Public Payers News

Medicaid Spend Grows 2.9% in FY 2019, Medicaid Enrollment Flat

Researchers expect low FY 2019 Medicaid spending will ramp up in 2020 due to prescription drug costs, provider rates, and long-term care costs.

Medicaid spending, medicaid enrollment, long-term care

Source: Thinkstock

By Kelsey Waddill

- Overall Medicaid spending growth was at 2.9 percent for fiscal year (FY) 2019 but is projected to trend upward in the new year, while Medicaid enrollment growth was flat and will continue to be so in FY 2020, according to a Kaiser Family Foundation 50-state Medicaid budget survey.

“States generally attributed enrollment declines to a stronger economy; however, some states also pointed to process and systems changes including changes to renewal processes, upgraded eligibility systems and enhanced data matching efforts to verify eligibility as putting a downward pressure on enrollment,” the study stated.

But a strong economy and system changes will not be enough to fend off rising prescription drug costs, increasing provider rates, and a growing older generation with high long-term care costs, the survey indicated. While states have been trying to control these costs with methods such as alternative payment models, these drivers are expected to heighten Medicaid spending in FY 2020.

The survey found that in FY 2019, rather than relying solely on general revenue, some states were using savings from Medicaid expansions as well as revenue from provider taxes to cover states’ expansion costs. In total, 11 states used provider taxes—either ones already in place or ones they created for this purpose—to pay for their Medicaid expansion. Seven states said that expansion-related health programs helped fuel further expansion.

States have also been trying to contain costs by identifying high cost beneficiaries and implementing a care management approach.

State Medicaid programs’ contribution to overall Medicaid spending saw little change from FY 2018 to FY 2019. In FY 2019, states’ Medicaid spending growth rose by only 1.1 percent from the previous year. In FY 2018, states contributed 37.5 percent to Medicaid’s overall spending.

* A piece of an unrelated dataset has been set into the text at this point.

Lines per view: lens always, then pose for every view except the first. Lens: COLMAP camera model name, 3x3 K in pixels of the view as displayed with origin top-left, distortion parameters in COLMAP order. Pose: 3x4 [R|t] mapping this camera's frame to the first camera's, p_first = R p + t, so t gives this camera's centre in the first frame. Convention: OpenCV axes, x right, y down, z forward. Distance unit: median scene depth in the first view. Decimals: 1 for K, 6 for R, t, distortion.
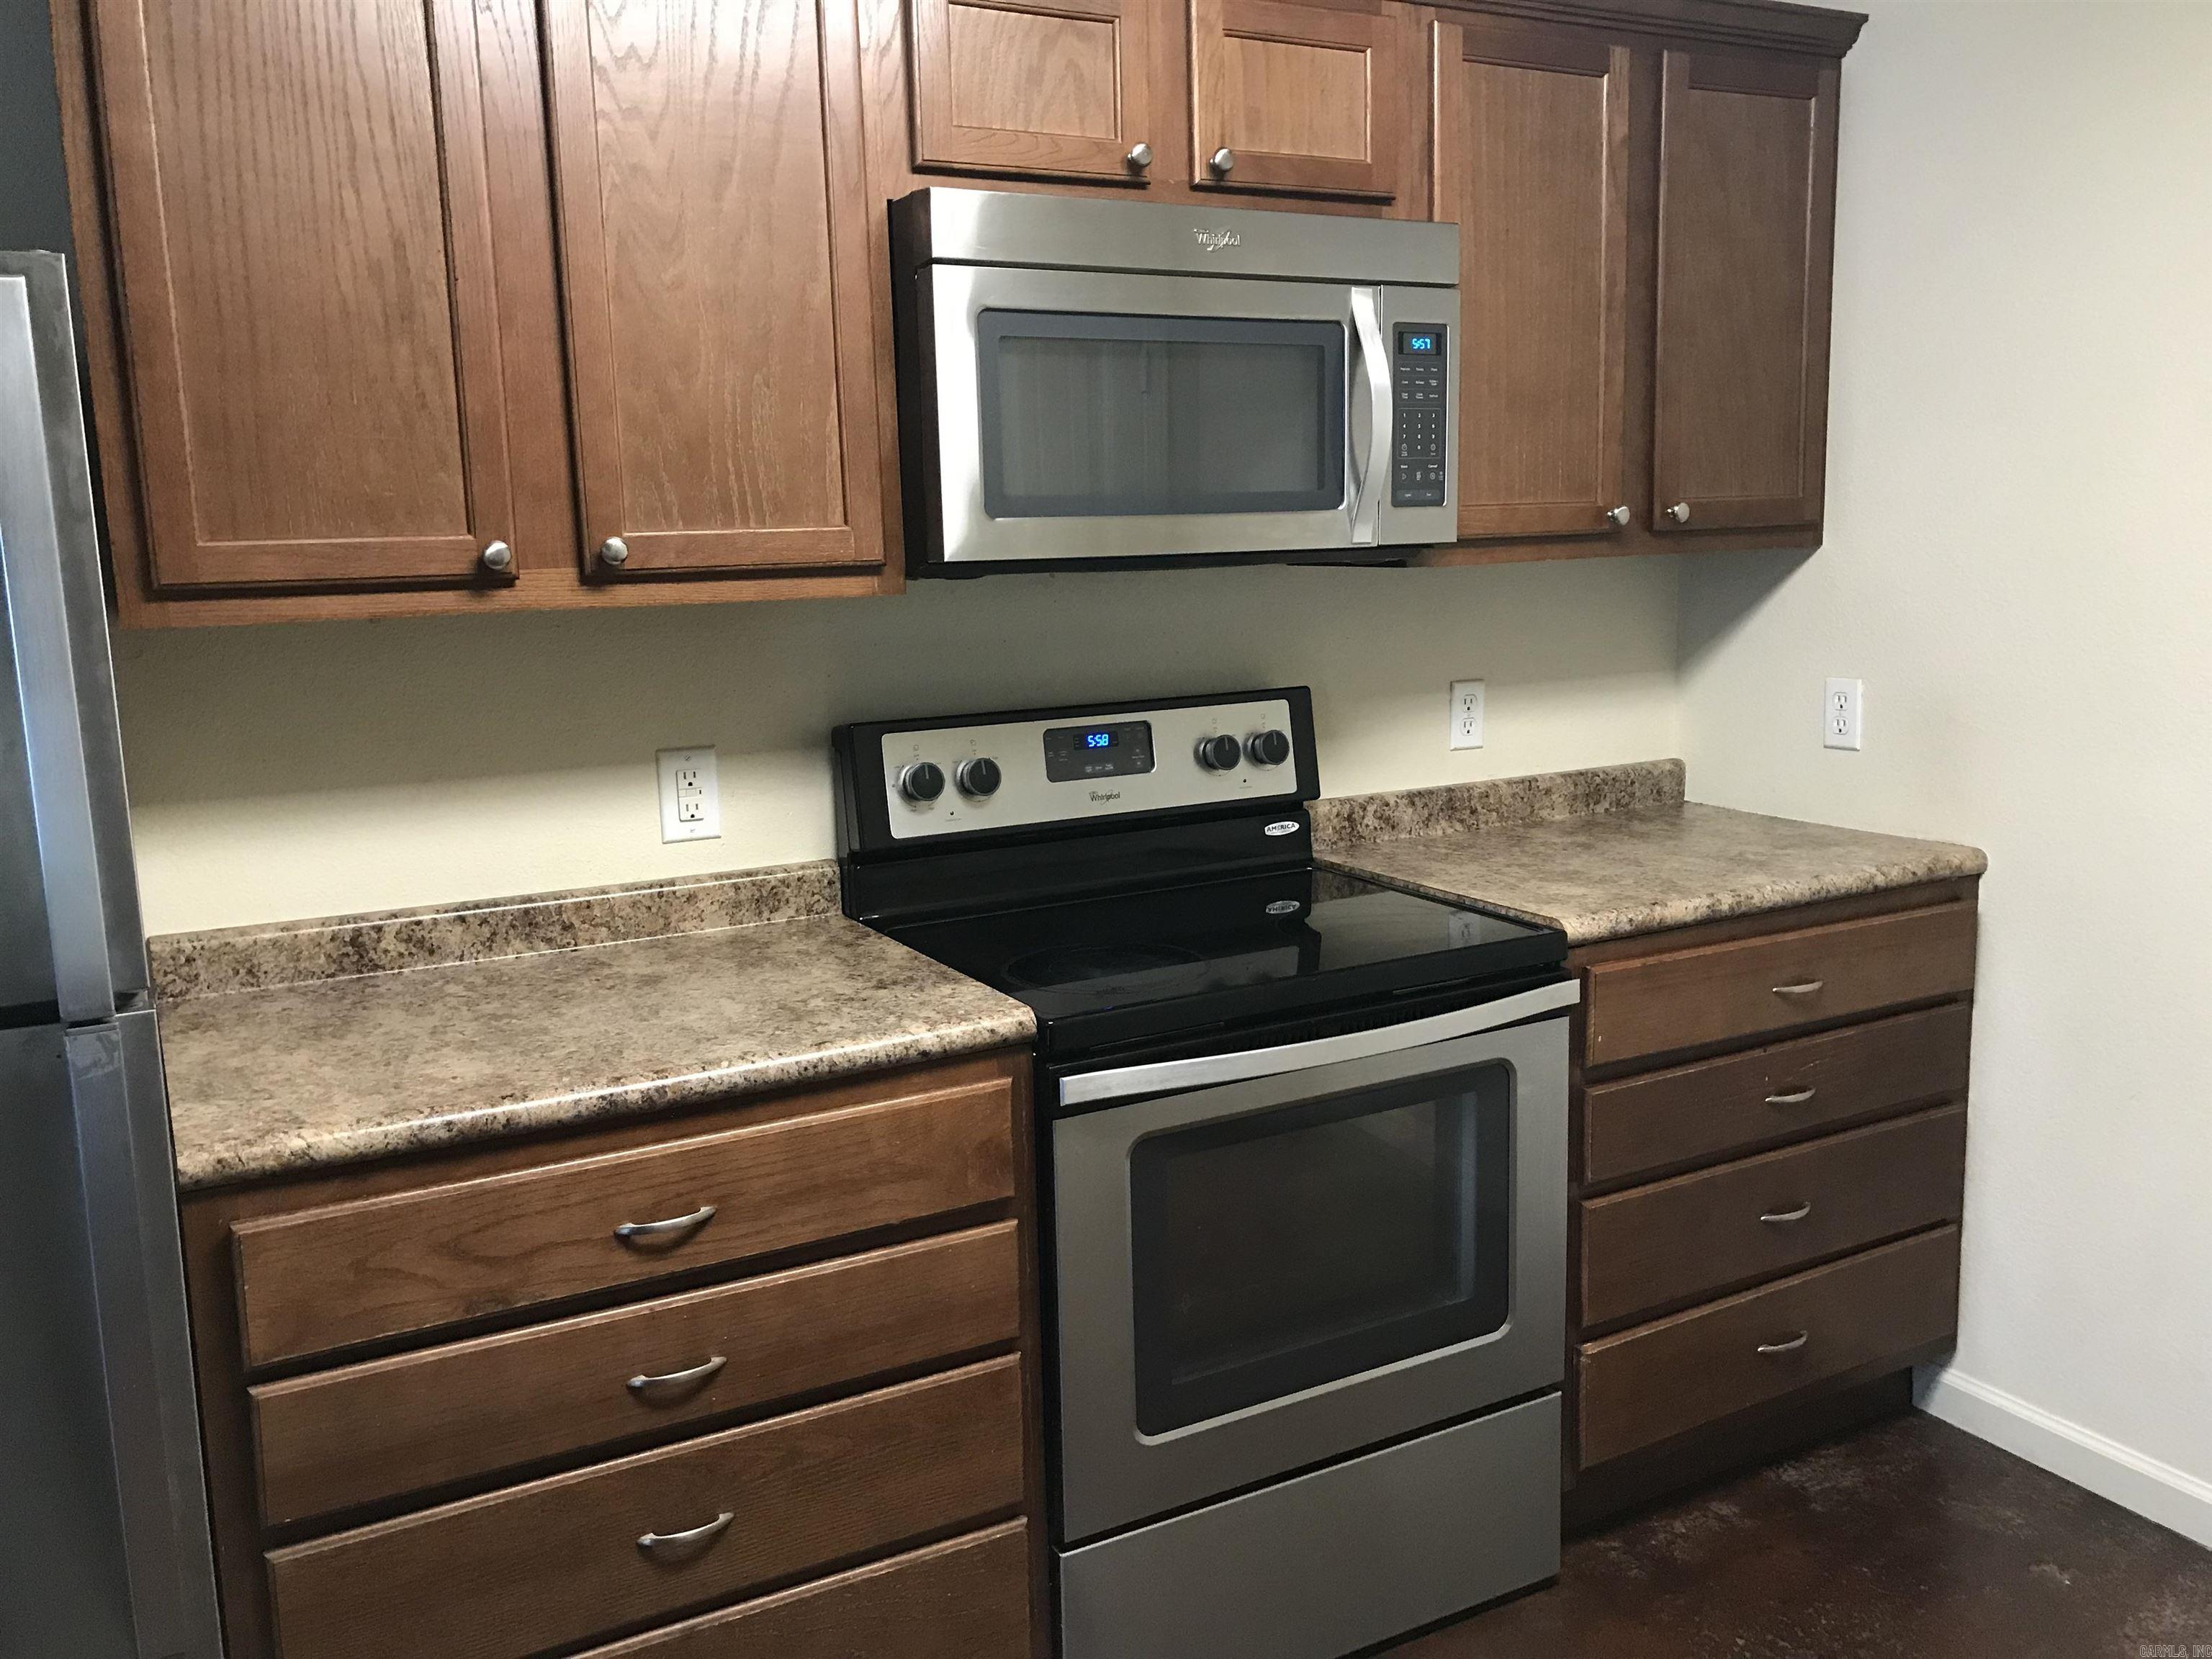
lens RADIAL K [[1770.5, 0, 1105.5], [0, 1770.5, 817.6], [0, 0, 1]] dist [0.005825, -0.000456]
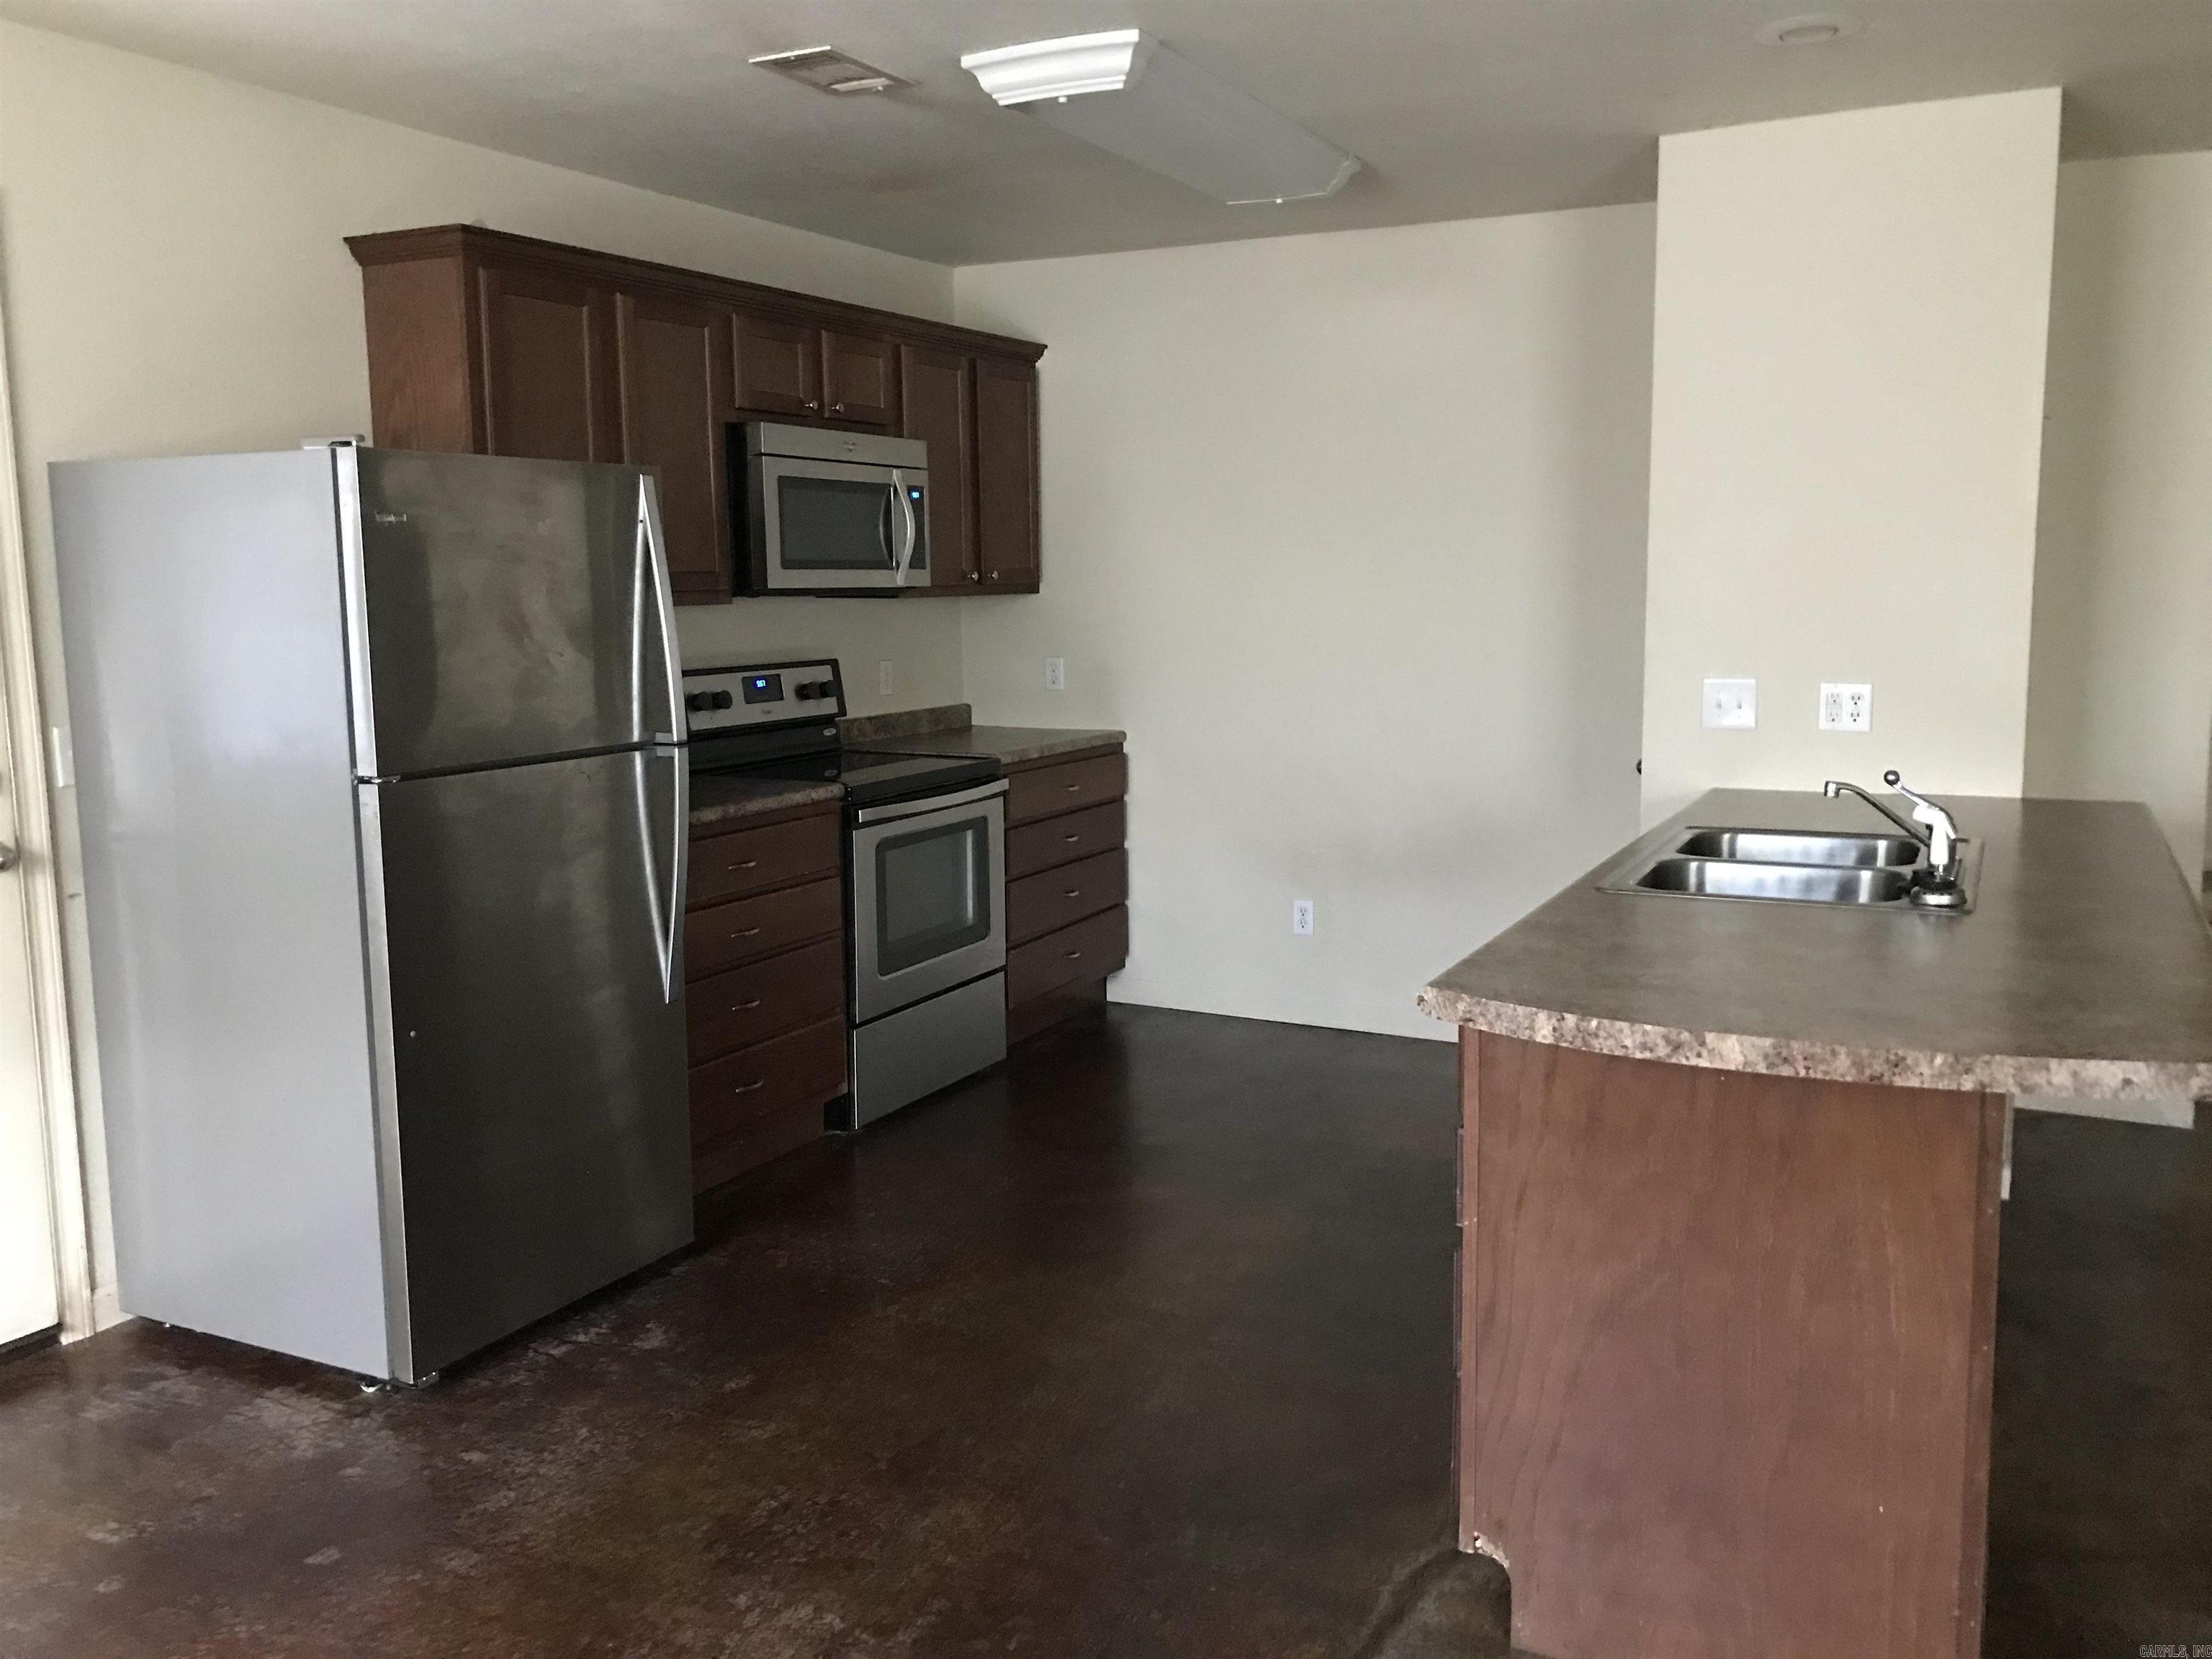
lens RADIAL K [[1770.5, 0, 1105.5], [0, 1770.5, 817.6], [0, 0, 1]] dist [0.005825, -0.000456]
pose [[0.824916, -0.056524, 0.562422, -0.861381], [0.077617, 0.996890, -0.013654, 0.172783], [-0.559901, 0.054917, 0.826737, -0.892518]]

In comparison, experts’ expectations for FY 2020 indicate a more significant shift. They anticipate a 5.7 percent increase in states’ Medicaid spending growth.

Medicaid spending in FY 2018 and FY 2019 contradicted normal trends. In FY 2018, state Medicaid spending outpaced overall Medicaid spending by 1.3 percentage points. And in FY 2019, the state Medicaid spending dropped 1.8 percentage points below overall Medicaid spending.

The researchers attribute the spending shifts, in part, to certain policy changes that have been influencing Medicaid spending for over a decade.

The survey analysis charted out the effects of the American Recovery and Reinvestment Act (ARRA) and the Medical Assistance percentage (FMAP) and its role in bringing about the status quo.

The ARRA enhanced the federal government’s matching rate until FY 2011. When it expired, Medicaid spending experienced a significant schism, with overall spending dropping to under zero percent while state spending shot up to nearly 20 percent.

Since the Affordable Care Act went into effect and the government has been gradually backing down from 100 percent matched spending, Medicaid spending returned to its default position, in which state Medicaid spending budgets shadow the overall Medicaid spending budget. The past two years have defied that trend.

This is in part because in FY 2018 states had to take on a five percent share of Medicaid expansion costs.

Next year, states will start paying for 10 percent of the Medicaid expansion group’s costs. States project that in FY 2020 and subsequent years, with the states’ contributions to Medicaid expansion groups stabilized, state Medicaid spending will remain below overall Medicaid spending.

“Average state spending growth may be slower than total spending in FY 2019 and FY 2020 because of the marginally smaller increases in the state share of expansion costs,” the researchers conjectured. “However, our survey data do not provide an explanation.”

Apart from spending data, the survey also noted that enrollment declines in FY 2019 were highest for children, continuing a trend which saw a 2.2 percent decrease in FY 2018 as well. The elderly and persons with disabilities constituted the group with highest enrollment.

Overall, 11 states saw an enrollment increase in FY 2019. Thirty-one are preparing for enrollment growth in FY 2020.

“A strong economy and lower Medicaid enrollment growth relieve some fiscal pressure on states, but a future economic downturn as well as the outcomes of the elections could have significant implications for the Medicaid program, state budgets, and for Medicaid enrollees,” the researchers warned in closing.